O rei mandou buscar a Orunmilá, o Babalawó mais famoso de sua comarca, mas o Oluwó se negou a ir. Assim foram várias vezes, até que um dia Oshún se ofereceu para ir buscar o adivinho.

Ela apareceu de visita na casa do Babalawó e de conversa em conversa se fez tarde, e ela pediu para que ele a deixasse dormir em sua cama naquela noite. Pela manhã, Oshún acordou muito cedo e colocou o opelé (ekuelé) e o idefá em seu lenço. Quando o Babalawó acordou e tomou seu dejejum, que Oshún lhe havia preparado, ela anunciou que já teria que ir embora. Mas o homem já tinha se afeiçoado da linda mulher e aceitou em acompanhá-la em um trecho do caminho.

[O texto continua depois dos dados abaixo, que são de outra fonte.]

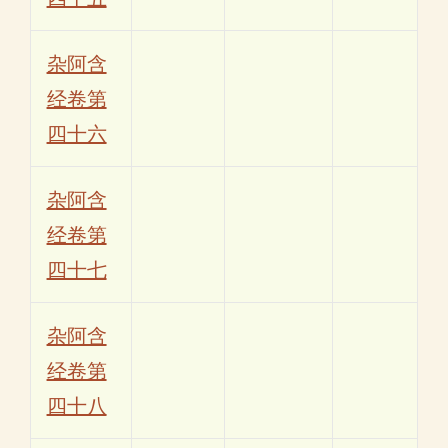
杂阿含
经卷第
四十六
杂阿含
经卷第
四十七
杂阿含
经卷第
四十八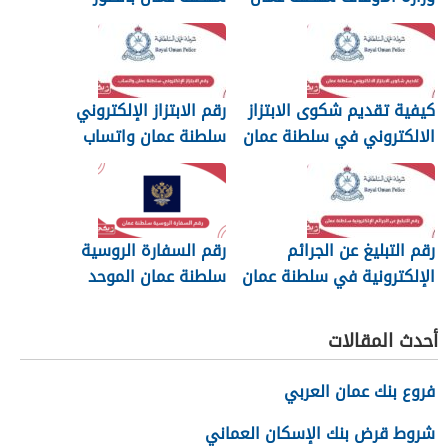
والرسائل
كيفية تقديم شكوى الابتزاز
رقم الابتزاز الإلكتروني
الالكتروني في سلطنة عمان
سلطنة عمان واتساب
رقم التبليغ عن الجرائم
رقم السفارة الروسية
الإلكترونية في سلطنة عمان
سلطنة عمان الموحد
2026
أحدث المقالات
فروع بنك عمان العربي
شروط قرض بنك الإسكان العماني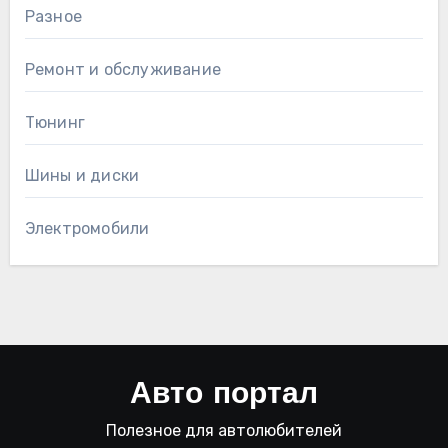
Разное
Ремонт и обслуживание
Тюнинг
Шины и диски
Электромобили
Авто портал
Полезное для автолюбителей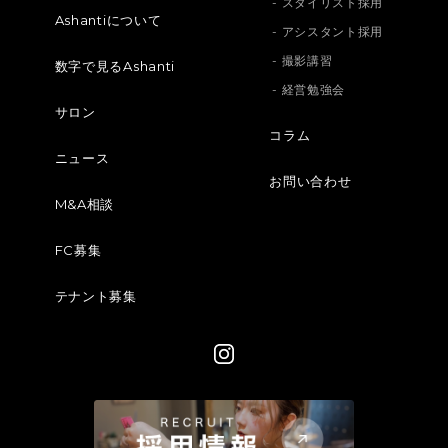
- スタイリスト採用
Ashantiについて
- アシスタント採用
- 撮影講習
数字で見るAshanti
- 経営勉強会
サロン
コラム
ニュース
お問い合わせ
M&A相談
FC募集
テナント募集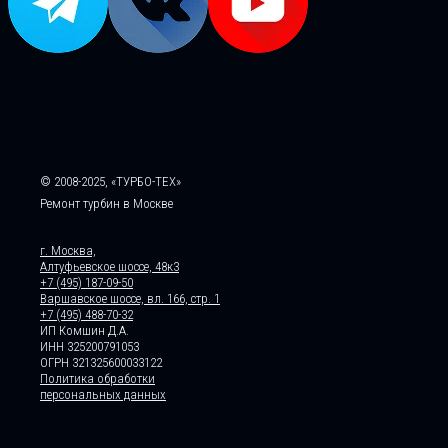
© 2008-2025, «ТУРБО-ТЕХ»
Ремонт турбин в Москве
г. Москва,
Алтуфьевское шоссе, 48к3
+7 (495) 187-09-50
Варшавское шоссе, вл. 166, стр. 1
+7 (495) 488-70-32
ИП Комшин Д.А.
ИНН 325200791053
ОГРН 321325600033122
Политика обработки
персональных данных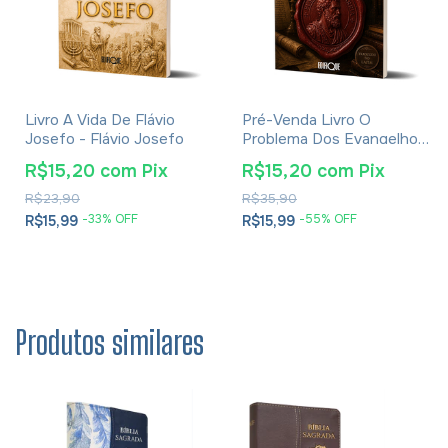
Livro A Vida De Flávio
Pré-Venda Livro O
Josefo - Flávio Josefo
Problema Dos Evangelhos
E Soluções- Eusébio De
R$15,20
com
Pix
R$15,20
com
Pix
Cesareia
R$23,90
R$35,90
-
33
% OFF
-
55
% OFF
R$15,99
R$15,99
Produtos similares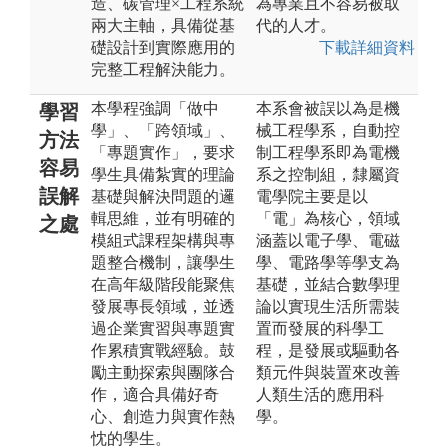
造、碳管理×工程系統
為專業且不容易被取
兩大主軸，具備從基
代的人才。
礎設計到實際應用的
下載詳細資料
完整工程解決能力。
本學程強調「做中
本系會被誤以為是機
學習
學」、「跨領域」、
械工程學系，自動控
方法
「專題實作」，要求
制工程學系即為電機
容易
學生具備紮實的理論
系之控制組，隸屬資
誤解
基礎與解決問題的邏
電學院主要是以
輯思維，並有明確的
「電」為核心，領域
之處
模組式課程架構與專
涵蓋以電子學、電磁
題整合機制，讓學生
學、電路學等學支為
在高年級階段能聚焦
基礎，並結合數學理
發展專長領域，並透
論以實現生活所需裝
過企業實習與專題實
置而發展的科學工
作累積實戰經驗。鼓
程，是發展或驅動各
勵主動探索與團隊合
類元件與裝置來改善
作，適合具備好奇
人類生活的應用科
心、創造力與實作熱
學。
忱的學生。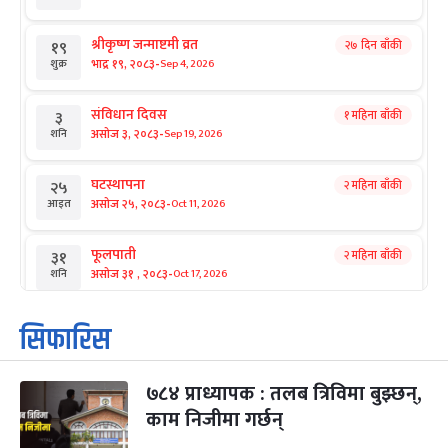
श्रीकृष्ण जन्माष्टमी व्रत
२७ दिन बाँकी
१९
-
भाद्र १९, २०८३
Sep 4, 2026
शुक्र
संविधान दिवस
१ महिना बाँकी
३
-
असोज ३, २०८३
Sep 19, 2026
शनि
घटस्थापना
२ महिना बाँकी
२५
-
असोज २५, २०८३
Oct 11, 2026
आइत
फूलपाती
२ महिना बाँकी
३१
-
असोज ३१ , २०८३
Oct 17, 2026
शनि
कार्तिक सङ्क्रान्ति
२ महिना बाँकी
१
सिफारिस
-
कार्तिक १, २०८३
Oct 18, 2026
आइत
७८४ प्राध्यापक : तलब त्रिविमा बुझ्छन्,
महानवमी
२ महिना बाँकी
३
-
काम निजीमा गर्छन्
कार्तिक ३, २०८३
Oct 20, 2026
मंगल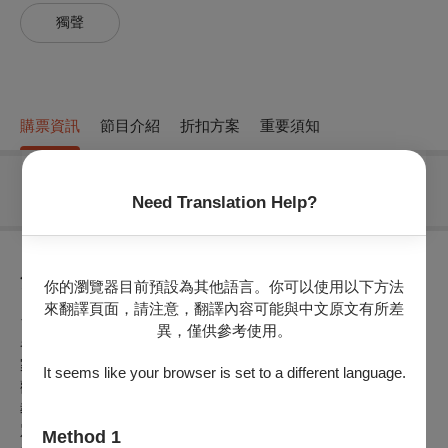
獨聲
購票資訊
節目介紹
折扣方案
重要須知
無可售場次
Need Translation Help?
節目介紹
你的瀏覽器目前預設為其他語言。你可以使用以下方法
來翻譯頁面，請注意，翻譯內容可能與中文原文有所差
台北青管2021年開始的新製作系列，邀請了臺灣在各項樂器知
異，僅供參考使用。
名的演奏家，在室內樂召集人王騰寬博士的策劃下，舉辦「名
家系列」獨奏會。除了以這些名家的示範演奏，給予學子學習
It seems like your browser is set to a different language.
觀摩的機會之，並促進提升臺灣管樂的音樂演奏水平，另一個
教育面的含意，就是推廣該樂器的音樂與曲目，讓更多一般大
眾可以認識，增加藝文氣息與素養。下半年由臺灣藝術大學音
Method 1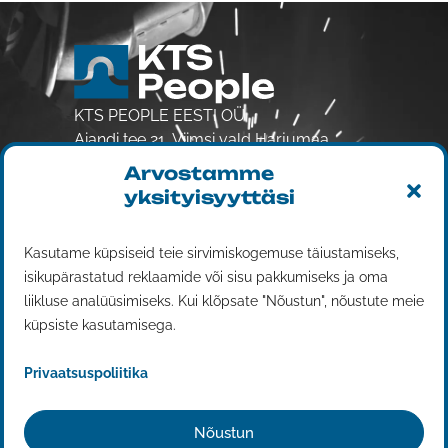
KTS PEOPLE EESTI OÜ
Aiandi tee 21, Viimsi vald Harjumaa
74001
Arvostamme
Reg. 14833376
yksityisyyttäsi
ALV-Numero EE102401808
Työvoimanvuokraus
Kasutame küpsiseid teie sirvimiskogemuse täiustamiseks,
isikupärastatud reklaamide või sisu pakkumiseks ja oma
Palvelut
liikluse analüüsimiseks. Kui klõpsate "Nõustun", nõustute meie
Yhteystiedot
küpsiste kasutamisega.
Tule meille töihin
Privaatsuspoliitika
Tietosuojakäytäntö
Impressum
Nõustun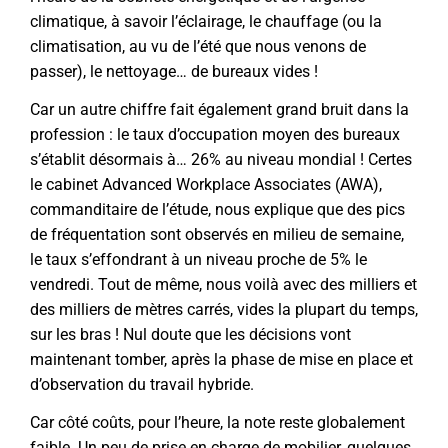
climatique, à savoir l’éclairage, le chauffage (ou la
climatisation, au vu de l’été que nous venons de
passer), le nettoyage… de bureaux vides !
Car un autre chiffre fait également grand bruit dans la
profession : le taux d’occupation moyen des bureaux
s’établit désormais à… 26% au niveau mondial ! Certes
le cabinet Advanced Workplace Associates (AWA),
commanditaire de l’étude, nous explique que des pics
de fréquentation sont observés en milieu de semaine,
le taux s’effondrant à un niveau proche de 5% le
vendredi. Tout de même, nous voilà avec des milliers et
des milliers de mètres carrés, vides la plupart du temps,
sur les bras ! Nul doute que les décisions vont
maintenant tomber, après la phase de mise en place et
d’observation du travail hybride.
Car côté coûts, pour l’heure, la note reste globalement
faible. Un peu de prise en charge de mobilier, quelques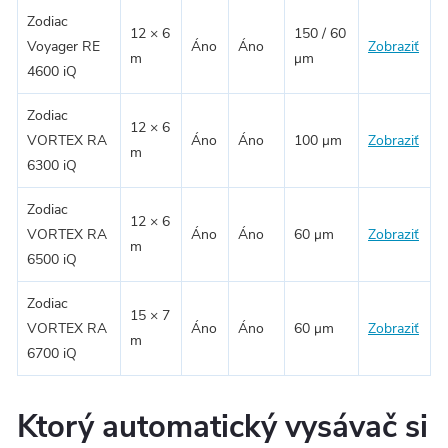
Zodiac
12 × 6
150 / 60
Voyager RE
Áno
Áno
Zobraziť
m
μm
4600 iQ
Zodiac
12 × 6
VORTEX RA
Áno
Áno
100 μm
Zobraziť
m
6300 iQ
Zodiac
12 × 6
VORTEX RA
Áno
Áno
60 μm
Zobraziť
m
6500 iQ
Zodiac
15 × 7
VORTEX RA
Áno
Áno
60 μm
Zobraziť
m
6700 iQ
Ktorý automatický vysávač si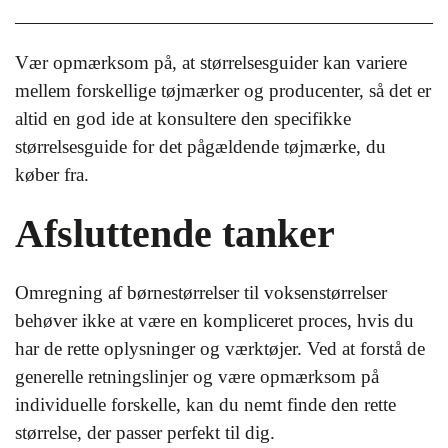
Vær opmærksom på, at størrelsesguider kan variere
mellem forskellige tøjmærker og producenter, så det er
altid en god ide at konsultere den specifikke
størrelsesguide for det pågældende tøjmærke, du
køber fra.
Afsluttende tanker
Omregning af børnestørrelser til voksenstørrelser
behøver ikke at være en kompliceret proces, hvis du
har de rette oplysninger og værktøjer. Ved at forstå de
generelle retningslinjer og være opmærksom på
individuelle forskelle, kan du nemt finde den rette
størrelse, der passer perfekt til dig.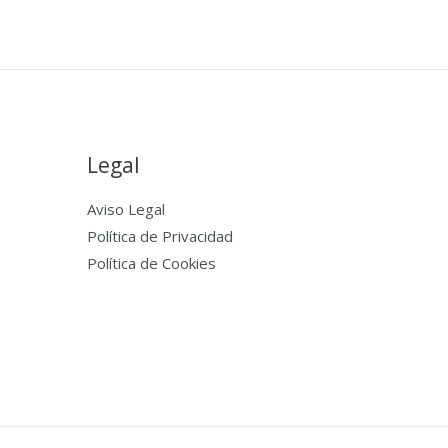
Legal
Aviso Legal
Política de Privacidad
Política de Cookies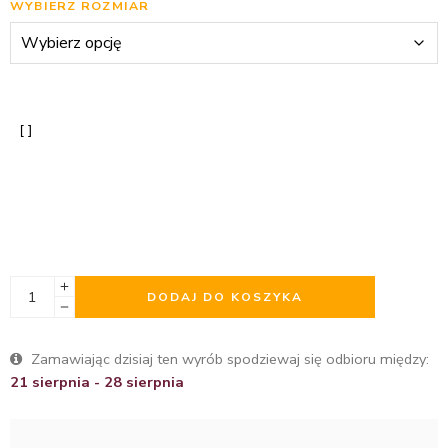
WYBIERZ ROZMIAR
DODAJ DO KOSZYKA
Zamawiając dzisiaj ten wyrób spodziewaj się odbioru między:
21 sierpnia - 28 sierpnia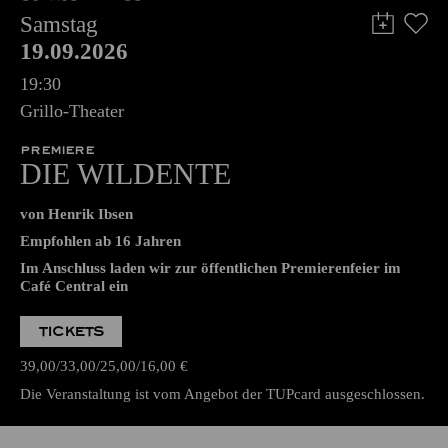
Samstag
19.09.2026
19:30
Grillo-Theater
PREMIERE
DIE WILDENTE
von Henrik Ibsen
Empfohlen ab 16 Jahren
Im Anschluss laden wir zur öffentlichen Premierenfeier im
Café Central ein
TICKETS
39,00
33,00
25,00
16,00
€
Die Veranstaltung ist vom Angebot der TUPcard ausgeschlossen.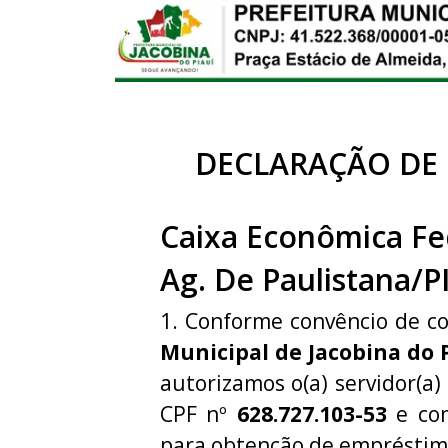
DECLARAÇÃO DE
Caixa Econômica Fe
Ag. De Paulistana/P
1. Conforme convêncio de c
Municipal de Jacobina do 
autorizamos o(a) servidor(a)
CPF nº
628.727.103-53
e com
para obtenção de empréstim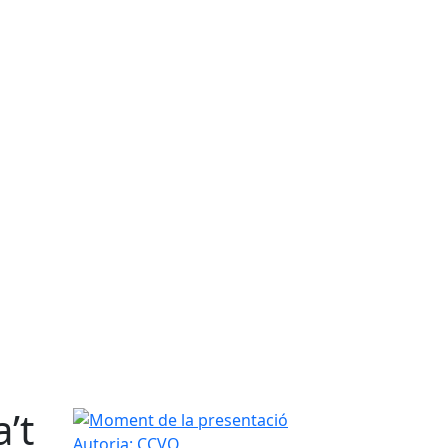
’t
Moment de la presentació
Autoria: CCVO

Caminhando e conversando com a sedutora mulher, ambos chegaram a um rio. Ali o Babalawó disse que não poderia continuar, pois para cruzar o rio ele deveria se consultar com o ekuelé para saber se deveria assim fazê-lo ou não. Então Oshún mostrou o que tinha trazido em seu lenço e o adivinho, já completamente convencido de que deveria seguir a moça, pode cruzar o rio e chegar até o palácio do rei que o esperava impacientemente.

O rei, que desde muito estava preocupado pelas atividades de seus inimigos, queria perguntar se haveria guerra ou não em seu povo. Em caso de haver, quem seria o vencedor e como poderia identificar quem lhe era leal.

O adivinho atirou o ekuelé e disse ao rei que deveria ofertar dois Eyelé (Pombos) e Oú (Algodão). Após a limpeza com as pombas, foi a torre mais alta do palácio e partiu o algodão em pequenos pedaços. Finalmente disse a ele que não teria problemas, porque sairia vitorioso da guerra que se aproximava, mas que deveria prestar atenção em todos os seus súditos, pois aqueles que tivessem algodão na cabeça, lhe seriam fiéis.

Desta maneira Obegueño, que assim se chamava o rei, governou naquele país até o dia de sua morte.